▶ **EXERCISE 1**
Copy the policy authoring text below word for word, starting with "Built-in: core/policy/rules/builtin.yaml" and going on through "broad pattern matching.".
▶ **EXERCISE 2**
Translate this sentence from the policy authoring text below into Spanish: "Deterministic policy logic should produce stable findings."

▶ **DOCUMENT PASSAGE**

-----

Policy Authoring

Policy Sources

Wrkr applies a built-in policy pack and supports repository/local overlays.

Built-in: core/policy/rules/builtin.yaml
Overlay by file: --policy

Authoring Principles

Keep rules deterministic and explainable.
Prefer explicit condition checks over broad pattern matching.
Fail closed on ambiguous high-risk outcomes.

Evaluation Flow

flowchart LR A["Detections"] --> B["Policy Rules"] B --> C["Profile Eval\n(baseline|standard|strict)"] C --> D["Policy Findings + Compliance %"] D --> E["Posture Score + Ranked Actions"]

Command Anchors

wrkr scan --path ./scenarios/wrkr/scan-mixed-org/repos --policy ./fixtures/wrkr-policy.yaml --json
wrkr scan --path ./scenarios/wrkr/scan-mixed-org/repos --profile strict --json
wrkr score --json

Q&A

Where should custom Wrkr policy overlays live?

Store policy files in-repo (for example .wrkr/policy.yaml) and pass them explicitly via --policy in CI.

How do I test policy behavior deterministically?

Run the same wrkr scan fixture with fixed flags and compare JSON outputs. Deterministic policy logic should produce stable findings.

When should I use `--profile strict` versus `--policy`?

Use --profile strict for built-in opinionated hardening. Use --policy when org-specific controls or exceptions must be encoded explicitly.

-----

▶ **DATA LISTING**

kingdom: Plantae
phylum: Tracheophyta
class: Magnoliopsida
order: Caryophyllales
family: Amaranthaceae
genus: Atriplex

-----

▶ **YOUR SOLUTION 1**
Built-in: core/policy/rules/builtin.yaml
Overlay by file: --policy

Authoring Principles

Keep rules deterministic and explainable.
Prefer explicit condition checks over broad pattern matching.

▶ **YOUR SOLUTION 2**
La lógica de políticas determinista debería producir hallazgos estables.